Poetry is bewilderment before the beauty and majesty of life, it is the celebration of existence may that celebration assume the form of mourning, it is to look into the abyss of life, knowing its infinitude, but still unwilling to surrender to this infinitude and assert one’s existence in the face of all cosmic and social oddities. That is what Rahi invites to and this invitation shall exist as long as something called literature exists in the world.
Sabyasachi Bhattacharya, while writing Tagore’s biography, had said that great poets have no biographies in the usual sense of the word. By this he meant that as far as the poetic aspect of their personality is concerned, they are timeless, ahistorical and eternal.
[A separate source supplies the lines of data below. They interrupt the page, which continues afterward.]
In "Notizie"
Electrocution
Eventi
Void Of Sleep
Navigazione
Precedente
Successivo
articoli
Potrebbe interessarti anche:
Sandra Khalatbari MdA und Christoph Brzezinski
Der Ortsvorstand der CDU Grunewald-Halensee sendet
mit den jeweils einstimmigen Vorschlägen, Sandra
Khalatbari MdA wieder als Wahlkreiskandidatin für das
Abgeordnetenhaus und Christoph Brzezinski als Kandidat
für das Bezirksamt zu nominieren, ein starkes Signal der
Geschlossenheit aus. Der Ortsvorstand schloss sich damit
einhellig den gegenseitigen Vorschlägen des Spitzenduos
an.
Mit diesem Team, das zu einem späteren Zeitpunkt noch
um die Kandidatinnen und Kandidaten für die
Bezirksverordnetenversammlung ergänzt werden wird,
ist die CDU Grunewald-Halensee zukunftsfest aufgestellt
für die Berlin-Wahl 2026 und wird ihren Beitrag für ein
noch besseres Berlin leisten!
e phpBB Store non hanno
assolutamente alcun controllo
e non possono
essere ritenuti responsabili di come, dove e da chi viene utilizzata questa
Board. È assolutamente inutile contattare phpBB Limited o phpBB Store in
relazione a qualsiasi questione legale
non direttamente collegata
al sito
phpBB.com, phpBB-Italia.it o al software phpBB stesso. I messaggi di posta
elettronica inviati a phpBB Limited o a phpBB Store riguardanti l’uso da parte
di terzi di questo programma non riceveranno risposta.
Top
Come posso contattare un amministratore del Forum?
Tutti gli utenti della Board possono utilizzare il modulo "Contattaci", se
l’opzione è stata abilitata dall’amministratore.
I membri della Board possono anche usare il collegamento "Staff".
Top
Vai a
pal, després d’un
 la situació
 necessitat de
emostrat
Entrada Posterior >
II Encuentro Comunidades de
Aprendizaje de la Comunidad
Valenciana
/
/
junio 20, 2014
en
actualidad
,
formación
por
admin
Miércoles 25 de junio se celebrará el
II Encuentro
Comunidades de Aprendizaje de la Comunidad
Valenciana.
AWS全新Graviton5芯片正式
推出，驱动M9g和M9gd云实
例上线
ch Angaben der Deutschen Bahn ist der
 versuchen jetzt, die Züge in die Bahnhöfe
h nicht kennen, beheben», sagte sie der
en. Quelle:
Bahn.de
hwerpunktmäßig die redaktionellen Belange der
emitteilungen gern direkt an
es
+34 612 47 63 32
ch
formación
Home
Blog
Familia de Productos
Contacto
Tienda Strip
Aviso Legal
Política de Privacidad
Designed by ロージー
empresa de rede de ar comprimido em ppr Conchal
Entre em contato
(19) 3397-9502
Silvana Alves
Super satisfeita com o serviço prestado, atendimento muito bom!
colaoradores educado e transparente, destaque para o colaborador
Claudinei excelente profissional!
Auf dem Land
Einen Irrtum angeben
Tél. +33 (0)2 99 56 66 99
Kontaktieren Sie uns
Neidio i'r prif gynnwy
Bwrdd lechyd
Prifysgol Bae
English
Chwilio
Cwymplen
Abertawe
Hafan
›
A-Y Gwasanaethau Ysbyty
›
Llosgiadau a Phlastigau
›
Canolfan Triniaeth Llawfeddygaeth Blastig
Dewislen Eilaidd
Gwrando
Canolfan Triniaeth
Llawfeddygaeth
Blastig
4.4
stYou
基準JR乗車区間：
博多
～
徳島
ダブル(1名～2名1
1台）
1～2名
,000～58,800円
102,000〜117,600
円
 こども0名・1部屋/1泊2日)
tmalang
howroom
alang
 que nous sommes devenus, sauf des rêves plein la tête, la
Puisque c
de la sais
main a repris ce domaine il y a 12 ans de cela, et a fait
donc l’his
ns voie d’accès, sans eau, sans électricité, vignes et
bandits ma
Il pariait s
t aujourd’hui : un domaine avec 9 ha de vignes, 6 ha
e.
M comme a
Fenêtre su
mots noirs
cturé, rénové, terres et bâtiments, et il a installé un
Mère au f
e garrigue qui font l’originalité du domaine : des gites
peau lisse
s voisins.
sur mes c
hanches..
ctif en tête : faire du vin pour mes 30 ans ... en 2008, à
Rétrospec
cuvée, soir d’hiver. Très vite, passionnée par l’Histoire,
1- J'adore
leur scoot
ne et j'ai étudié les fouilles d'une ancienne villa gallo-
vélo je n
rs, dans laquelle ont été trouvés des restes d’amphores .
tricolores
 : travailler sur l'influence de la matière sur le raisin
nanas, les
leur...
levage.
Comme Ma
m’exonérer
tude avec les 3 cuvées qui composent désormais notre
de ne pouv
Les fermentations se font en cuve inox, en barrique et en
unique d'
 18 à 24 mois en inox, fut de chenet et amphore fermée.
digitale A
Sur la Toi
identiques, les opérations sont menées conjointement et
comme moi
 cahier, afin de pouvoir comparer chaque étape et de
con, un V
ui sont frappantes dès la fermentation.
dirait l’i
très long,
This shall also not lead us into the fallacy of leaving his life unattended and unscrutinized. In fact, there is a growing need, particularly in the wake of interest that people are gathering in Rahi on his demise to have his works translated and to have introductory works on his life and comprehensive research on his literary oeuvre.
Much has been expressed on Rahi’s demise. Perhaps, my personal grief can only be explained by a stranger’s tears who, moved by Rahi’s odes sung by Vijay Malla, had asked me for its translation once. He didn’t know the Kashmiri language but had still been moved to tears, possibly by the nightingale fever?